Many fish, including salmon,
seals, porpoises, and pelagic birds feed on these species. When
Northern Herring school to feed, predators follow. On some days, even
from shore, you can see hundreds of thousands to millions of birds
feeding from the skies, often more than twenty species, swirling in
huge masses above the fish schools in one great mega-flock.
Beneath
the surface, and so out of sight, are fish and marine mammals, also
feeding on herring. Mega-flocks form up regularly when herring group
into large schools. They are common only in a few areas along the
Pacific Northwest coast, and the Columbia Plume is one of the main
areas where mega-flocks occur. Cormorants, loons, grebes, fulmars,
gulls, murres and alcids participate in mega-flocks.
Other bait fish can also trigger mega-flock formation. These
include Northern Anchovy and Pacific Sardine.
Where
there are salmon, seal and porpoise, top predators show up, including
sharks and Killer Whales. Killer Whales are regular visitors during
early to late spring in the Columbia Plume. Gray Whales migrate north
during spring; Killer Whales target the young calves. While some
sharks are seasonal, many are here year round, and they also cruise
the Plume for prey.
I
met Dr. Jen Zamon of the NOAA Hammond Research Laboratory in winter
2015 to learn more about the Columbia Plume and mega-flocks of
pelagic birds. One of my questions was where the large herring
schools/mega-flocks occurred most often. Based on her research and
others, mega-flocks occur anywhere over the continental shelf from
the south end of the Olympic Peninsula to south of Tillamook Head.
More than half the time, they are within 15 miles of shore.

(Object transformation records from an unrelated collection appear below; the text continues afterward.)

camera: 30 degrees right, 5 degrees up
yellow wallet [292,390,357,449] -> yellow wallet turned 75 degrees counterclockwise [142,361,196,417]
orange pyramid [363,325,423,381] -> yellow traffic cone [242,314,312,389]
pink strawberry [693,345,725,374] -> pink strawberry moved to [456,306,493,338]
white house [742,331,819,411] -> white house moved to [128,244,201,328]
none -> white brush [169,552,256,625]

Photo by Dr. Jen Zamon of a mega-flock of pelagic birds feeding on bait fish north of North Head off Seaview, Washington. This flock was composed of several million birds of 20 species. |
Occasionally they are very close in, and this is when we can view
them from land. I saw a mega-flock for the first time in Spring 2014,
from the South Jetty viewing platform––it had around 400,000
birds. Flocks of more than one million birds are common. Jen saw a
mega-flock off Beard's Hollow, easily visible from land. They also
form inside Willapa Bay and Grays Harbor when large schools of bait fish enter the estuaries.
We
live in ecologically uncertain times, so every time a mega-flock
forms, it's reassuring to know that something this spectacular and
prolific is still able to happen. Like icebergs, we see just the
above-water portion. In the water and out of sight are hundreds of
thousands of other predators, feeding on herring and other bait
fishes. And other predators, feeding on them.